Es esta, apenas, la superficie, especular y efímera, de una realidad mucho más compleja
o, en definitiva, mucho más vacua. Pero, en verdad, Manrique se solaza con exceso en los
gozos de su pasión cinematográfica.
"El firmamento parecía una inmensa pantalla tecnicolor con diversas capas de nubes
que encarnaran un drama de luz: la primera capa, gris plomo; la segunda, unos de cientos
de metros más arriba de la sabana, parecía una panza pintada de rosado; el cielo mismo,
ultramarino; y en lo más alto, la oscuridad como la tinta de un pulpo rezumándose de un
extremo a otro. Dio media vuelta y miró a las montañas: parecía que las hubieran
colocado allí deliberadamente para contraponerlas al paisaje arquitectónico. Arriba,
Venus brillaba como un diamante, y la luna un huevo de tortuga a punto de
incubar reposaba sobre la capilla de Monserrate, cuya torre alumbrada flotaba en el
crepúsculo como una nave espacial a punto de aterrizar" (pág. 42).
Si la novela colombiana de "la violencia" terminó por producir, como último y
letal efecto, una perniciosa cadena de tesis universitarias, gringas y colombianas, ahora
la novela de la droga, encabezada, según creo, en forma pionera, por Juan Gossaln, halla
su prolongación en esta de Manrique que, volcada hacia el exterior sensacionalista,
desaprovecha el incitante núcleo original de la obra las relaciones entre Villalba
y su mujer, a la vez histérica e inerte para ahogarse en un escenario tan exagerado
como poco sugestivo.
Cuando la guerrillera blande por televisión la pierna artificial del hijo del Presidente,
en medio de la trillada arenga revolucionaria, ésta no es sólo una perversa boutade más
de Manrique, tironeado entre su desprecio hacia la sociedad que lo formé y su equivocado
afán de buscarle una salida clamorosa al ya excesivo desorden con que transpapeló sus
páginas. Es también como un emblema, doloroso pero insuficiente, del morbo con que
satura su obra. Cubierta y presentación del libro muy seguramente contribuyen a ello,
pero si bien comenzamos a abordarlo con la ávida impaciencia de un thriller bien
redactado, al final sólo nos deja el agrio sabor de un producto comercial de segunda
mano.
Traducida del inglés al español por Miguel Falquez-Certain. en un complejo proceso que
Manrique explica en la nota inicial, sus méritos, como ese desapego que le veda caer en
el patetismo autobiográfico, o la sinuosa fluidez de una prosa, plagada de
norteamericanismos, pero siempre rápida, no alcanzan a superar el forzado laberinto de su
armazón, ni la insustancial truculencia de tantos actos, traiciones y autoengaños.

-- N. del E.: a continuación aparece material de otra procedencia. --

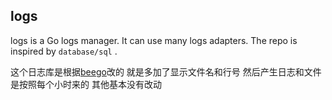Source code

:## logs
logs is a Go logs manager. It can use many logs adapters. The repo is inspired by `database/sql` .

这个日志库是根据[beego](github.com/astaxie/beego/logs)改的 就是多加了显示文件名和行号 然后产生日志和文件是按照每个小时来的
其他基本没有改动
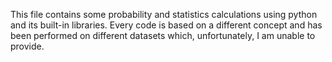 This file contains some probability and statistics calculations using python and its built-in libraries. Every code is based on a different concept and has been performed on different datasets which, unfortunately, I am unable to provide.

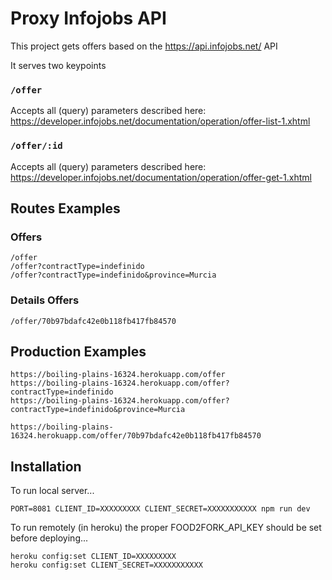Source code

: # Proxy Infojobs API

This project gets offers based on the https://api.infojobs.net/ API

It serves two keypoints 

### `/offer` 

Accepts all (query) parameters described here: https://developer.infojobs.net/documentation/operation/offer-list-1.xhtml

### `/offer/:id` 

Accepts all (query) parameters described here: https://developer.infojobs.net/documentation/operation/offer-get-1.xhtml

## Routes Examples

### Offers

    /offer
    /offer?contractType=indefinido
    /offer?contractType=indefinido&province=Murcia

### Details Offers

    /offer/70b97bdafc42e0b118fb417fb84570

## Production Examples

    https://boiling-plains-16324.herokuapp.com/offer
    https://boiling-plains-16324.herokuapp.com/offer?contractType=indefinido
    https://boiling-plains-16324.herokuapp.com/offer?contractType=indefinido&province=Murcia

    https://boiling-plains-16324.herokuapp.com/offer/70b97bdafc42e0b118fb417fb84570

## Installation

To run local server...

    PORT=8081 CLIENT_ID=XXXXXXXXX CLIENT_SECRET=XXXXXXXXXXX npm run dev

To run remotely (in heroku) the proper FOOD2FORK_API_KEY should be set before deploying...

    heroku config:set CLIENT_ID=XXXXXXXXX
    heroku config:set CLIENT_SECRET=XXXXXXXXXXX
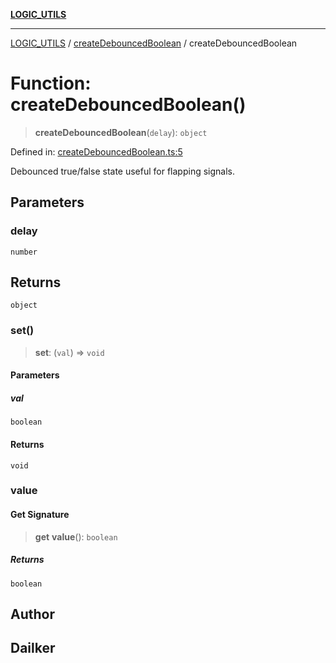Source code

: [**LOGIC_UTILS**](../../README.md)

***

[LOGIC_UTILS](../../README.md) / [createDebouncedBoolean](../README.md) / createDebouncedBoolean

# Function: createDebouncedBoolean()

> **createDebouncedBoolean**(`delay`): `object`

Defined in: [createDebouncedBoolean.ts:5](https://github.com/dailker/everyutil/blob/c55c841d32caf5da88acfcc363073946269cfe27/src/logic/createDebouncedBoolean.ts#L5)

Debounced true/false state useful for flapping signals.

## Parameters

### delay

`number`

## Returns

`object`

### set()

> **set**: (`val`) => `void`

#### Parameters

##### val

`boolean`

#### Returns

`void`

### value

#### Get Signature

> **get** **value**(): `boolean`

##### Returns

`boolean`

## Author

## Dailker
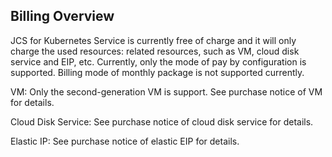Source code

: 
## Billing Overview

 JCS for Kubernetes Service is currently free of charge and it will only charge the used resources: related resources, such as VM, cloud disk service and EIP, etc. Currently, only the mode of pay by configuration is supported. Billing mode of monthly package is not supported currently.

VM: Only the second-generation VM is support. See purchase notice of VM for details.

Cloud Disk Service: See purchase notice of cloud disk service for details.

Elastic IP: See purchase notice of elastic EIP for details.
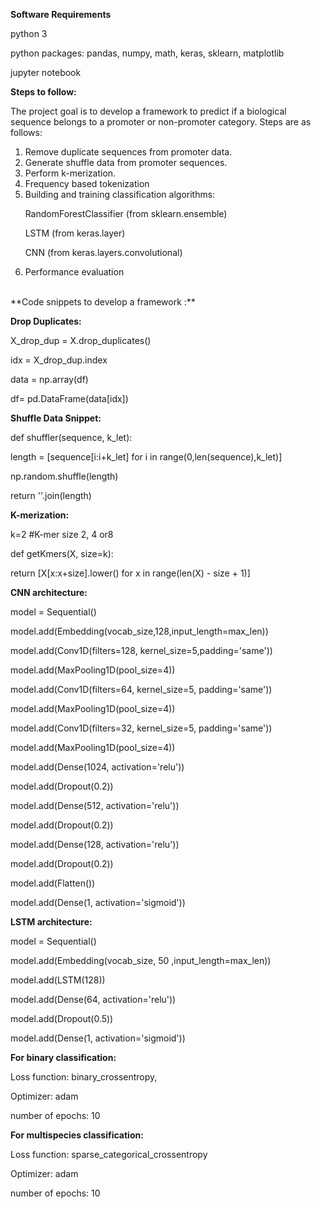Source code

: **Software Requirements**

python 3

python packages: pandas, numpy, math, keras, sklearn, matplotlib

jupyter notebook


**Steps to follow:**

The project goal is to develop a framework to predict if a biological sequence belongs to a promoter or non-promoter category. Steps are as follows:

1. Remove duplicate sequences from promoter data.
2. Generate shuffle data from promoter sequences.
3. Perform k-merization.
4. Frequency based tokenization
5. Building and training classification algorithms:

&nbsp;&nbsp;&nbsp;&nbsp;&nbsp;&nbsp;RandomForestClassifier (from sklearn.ensemble)

&nbsp;&nbsp;&nbsp;&nbsp;&nbsp;&nbsp;LSTM (from keras.layer)

&nbsp;&nbsp;&nbsp;&nbsp;&nbsp;&nbsp;CNN (from keras.layers.convolutional)

6. Performance evaluation

<br />
**Code snippets to develop a framework :**

**Drop Duplicates:**

X\_drop\_dup = X.drop\_duplicates()

idx = X\_drop\_dup.index

data = np.array(df)

df= pd.DataFrame(data[idx])

**Shuffle Data Snippet:**

def shuffler(sequence, k\_let):

length = [sequence[i:i+k\_let] for i in range(0,len(sequence),k\_let)]

np.random.shuffle(length)

return &#39;&#39;.join(length)

**K-merization:**

k=2 #K-mer size 2, 4 or8

def getKmers(X, size=k):

return [X[x:x+size].lower() for x in range(len(X) - size + 1)]

**CNN architecture:**

model = Sequential()

model.add(Embedding(vocab\_size,128,input\_length=max\_len))

model.add(Conv1D(filters=128, kernel\_size=5,padding=&#39;same&#39;))

model.add(MaxPooling1D(pool\_size=4))

model.add(Conv1D(filters=64, kernel\_size=5, padding=&#39;same&#39;))

model.add(MaxPooling1D(pool\_size=4))

model.add(Conv1D(filters=32, kernel\_size=5, padding=&#39;same&#39;))

model.add(MaxPooling1D(pool\_size=4))

model.add(Dense(1024, activation=&#39;relu&#39;))

model.add(Dropout(0.2))

model.add(Dense(512, activation=&#39;relu&#39;))

model.add(Dropout(0.2))

model.add(Dense(128, activation=&#39;relu&#39;))

model.add(Dropout(0.2))

model.add(Flatten())

model.add(Dense(1, activation=&#39;sigmoid&#39;))

**LSTM architecture:**

model = Sequential()

model.add(Embedding(vocab\_size, 50 ,input\_length=max\_len))

model.add(LSTM(128))

model.add(Dense(64, activation=&#39;relu&#39;))

model.add(Dropout(0.5))

model.add(Dense(1, activation=&#39;sigmoid&#39;))

**For binary classification:**

Loss function: binary\_crossentropy,

Optimizer: adam

number of epochs: 10

**For multispecies classification:**

Loss function: sparse\_categorical\_crossentropy

Optimizer: adam

number of epochs: 10
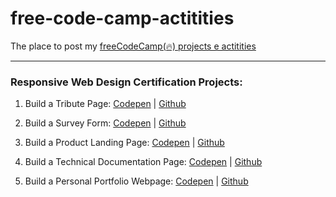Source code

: # free-code-camp-actitities
The place to post my [freeCodeCamp(🔥) projects e actitities](https://learn.freecodecamp.org/)

---

### Responsive Web Design Certification Projects:

1. Build a Tribute Page: [Codepen](https://codepen.io/rubeeem/full/YjvbmE/) | [Github](https://github.com/rubemalmeida/freeCodeCamp-projects/tree/master/01-responsive-web-design-projects/01-tribute-page)

2. Build a Survey Form: [Codepen](https://codepen.io/rubeeem/full/MBRMQp/) | [Github](https://github.com/rubemalmeida/freeCodeCamp-projects/tree/master/01-responsive-web-design-projects/02-survey-form)

3. Build a Product Landing Page: [Codepen](https://codepen.io/rubeeem/full/NBVPVY/) | [Github](https://github.com/rubemalmeida/freeCodeCamp-projects/tree/master/01-responsive-web-design-projects/03-product-landing-page)

4. Build a Technical Documentation Page: [Codepen](https://codepen.io/rubeeem/full/aaWGBO/) | [Github](https://github.com/rubemalmeida/freeCodeCamp-projects/tree/master/01-responsive-web-design-projects/04-technical-documentation-page)

5. Build a Personal Portfolio Webpage: [Codepen](https://codepen.io/rubeeem/full/GXvjGE/) | [Github](https://github.com/rubemalmeida/freeCodeCamp-projects/tree/master/01-responsive-web-design-projects/05-personal-portfolio-webpage)
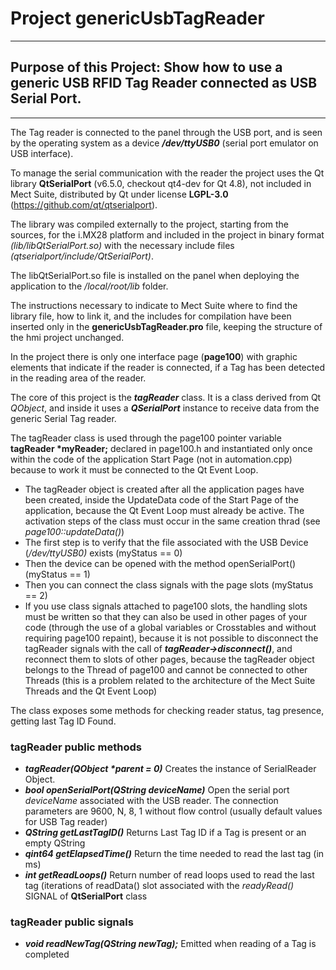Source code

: # Project **genericUsbTagReader**
***
## Purpose of this Project: Show how to use a generic USB RFID Tag Reader connected as USB Serial Port.  
***
The Tag reader is connected to the panel through the USB port, and is seen by the operating system as a device ***/dev/ttyUSB0*** (serial port emulator on USB interface).  

To manage the serial communication with the reader the project uses the Qt library **QtSerialPort** (v6.5.0, checkout qt4-dev for Qt 4.8), not included in Mect Suite, distributed by Qt under license **LGPL-3.0** (https://github.com/qt/qtserialport).  

The library was compiled externally to the project, starting from the sources, for the i.MX28 platform and included in the project in binary format *(lib/libQtSerialPort.so)* with the necessary include files *(qtserialport/include/QtSerialPort)*.  

The libQtSerialPort.so file is installed on the panel when deploying the application to the */local/root/lib* folder.  

The instructions necessary to indicate to Mect Suite where to find the library file, how to link it, and the includes for compilation have been inserted only in the **genericUsbTagReader.pro** file, keeping the structure of the hmi project unchanged.  

In the project there is only one interface page (**page100**) with graphic elements that indicate if the reader is connected, if a Tag has been detected in the reading area of the reader.  

The core of this project is the ***tagReader*** class. It is a class derived from Qt *QObject*, and inside it uses a ***QSerialPort*** instance to receive data from the generic Serial Tag reader.  

The tagReader class is used through the page100 pointer variable **tagReader \*myReader;** declared in page100.h and instantiated only once within the code of the application Start Page (not in automation.cpp) because to work it must be connected to the Qt Event Loop.  

- The tagReader object is created after all the application pages have been created, inside the UpdateData code of the Start Page of the application, because the Qt Event Loop must already be active. The activation steps of the class must occur in the same creation thrad (see *page100::updateData()*)
- The first step is to verify that the file associated with the USB Device (*/dev/ttyUSB0)* exists (myStatus == 0)
- Then the device can be opened with the method openSerialPort() (myStatus == 1)  
- Then you can connect the class signals with the page slots (myStatus == 2)
- If you use class signals attached to page100 slots, the handling slots must be written so that they can also be used in other pages of your code (through the use of a global variables or Crosstables and without requiring page100 repaint), because it is not possible to disconnect the tagReader signals with the call of ***tagReader->disconnect()***, and reconnect them to slots of other pages, because the tagReader object belongs to the Thread of page100 and cannot be connected to other Threads (this is a problem related to the architecture of the Mect Suite Threads and the Qt Event Loop)  

The class exposes some methods for checking reader status, tag presence, getting last Tag ID Found.

### tagReader public methods

- ***tagReader(QObject \*parent = 0)*** Creates the instance of SerialReader Object. 
- ***bool  openSerialPort(QString deviceName)*** Open the serial port *deviceName* associated with the USB reader. The connection parameters are 9600, N, 8, 1 without flow control (usually default values for USB Tag reader)
- ***QString getLastTagID()*** Returns Last Tag ID if a Tag is present or an empty QString
- ***qint64      getElapsedTime()*** Return the time needed to read the last tag (in ms) 
- ***int         getReadLoops()*** Return number of read loops used to read the last tag (iterations of readData() slot associated with the *readyRead()* SIGNAL of **QtSerialPort** class


### tagReader public signals

- ***void        readNewTag(QString newTag);*** Emitted when reading of a Tag is completed
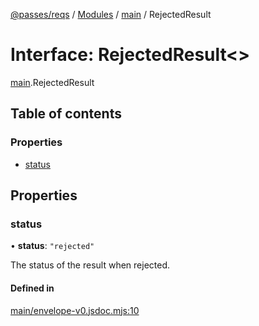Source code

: [@passes/reqs](../README.md) / [Modules](../modules.md) / [main](../modules/main.md) / RejectedResult

# Interface: RejectedResult\<\>

[main](../modules/main.md).RejectedResult

## Table of contents

### Properties

- [status](main.RejectedResult.md#status)

## Properties

### status

• **status**: ``"rejected"``

The status of the result when rejected.

#### Defined in

[main/envelope-v0.jsdoc.mjs:10](https://github.com/passes-org/passes/blob/4a9c88f/packages/reqs/main/envelope-v0.jsdoc.mjs#L10)
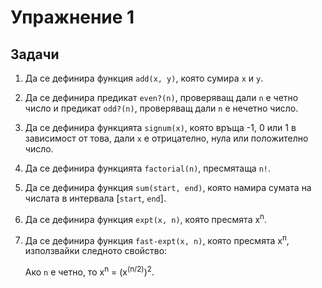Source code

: Упражнение 1
============

Задачи
------

1. Да се дефинира функция `add(x, y)`, която сумира `x` и `y`.

2. Да се дефинира предикат `even?(n)`, проверяващ дали `n` е четно число и
предикат `odd?(n)`, проверяващ дали `n` е нечетно число.

3. Да се дефинира функцията `signum(x)`, която връща -1, 0 или 1 в зависимост
от това, дали `x` е отрицателно, нула или положително число.

4. Да се дефинира функцията `factorial(n)`, пресмятаща `n!`.

5. Да се дефинира функция `sum(start, end)`, която намира сумата на числата в интервала [`start`, `end`].

6. Да се дефинира функция `expt(x, n)`, която пресмята x<sup>n</sup>.

7. Да се дефинира функция `fast-expt(x, n)`, която пресмята x<sup>n</sup>,
използвайки следното свойство:

   Aко `n` е четно, то x<sup>n</sup> = (x<sup>(n/2)</sup>)<sup>2</sup>.

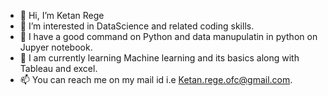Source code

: - 👋 Hi, I’m Ketan Rege
- 👀 I’m interested in DataScience and related coding skills.
- 🌱 I have a good command on Python and data manupulatin in python on Jupyer notebook.
- 💞️ I am currently learning Machine learning and its basics along with Tableau and excel.
- 📫 You can reach me on my mail id i.e Ketan.rege.ofc@gmail.com.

Manrique, ante el dilema de internarse o no en la conciencia de ese personaje, al
principio perversamente ambiguo pero luego realmente tonto, y del cual podía, sin
embargo, extraerse alguna verdad personal, prefirió dispersarse en el mediocre
espectáculo de una sociedad que bien puede merecer su rechazo. "Esto no es un país
es una finca grande con algunas comodidades. En un país de verdad si estás
aburrido puedes ir a ver un museo que tenga por lo menos un Picasso" (pág. 59).
Personajes que dicen cosas como éstas fueron los que en realidad terminaron por
apoderarse del libro de Manrique, impidiéndole captar la fuerza elusiva y contundente de
lo que pretendía denunciar con tan estéril empecinamiento y tan iracundo candor.
Lástima, ya que las treinta y cinco páginas iniciales son de primer orden: las escribió
con odio. No, como las otras, con falsos afanes de denuncia y redención.